→ **THE TASK**: Leave the pictures behind and repeat all the entries exactly.

(Data extracted from a collection)

────────────────

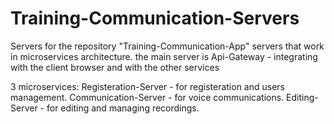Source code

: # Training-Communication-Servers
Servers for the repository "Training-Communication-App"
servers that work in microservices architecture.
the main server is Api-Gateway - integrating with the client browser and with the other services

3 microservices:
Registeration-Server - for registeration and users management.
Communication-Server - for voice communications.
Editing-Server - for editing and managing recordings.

────────────────

→ **WRITTEN REPLY**:
Source code

: # Training-Communication-Servers
Servers for the repository "Training-Communication-App"
servers that work in microservices architecture.
the main server is Api-Gateway - integrating with the client browser and with the other services

3 microservices:
Registeration-Server - for registeration and users management.
Communication-Server - for voice communications.
Editing-Server - for editing and managing recordings.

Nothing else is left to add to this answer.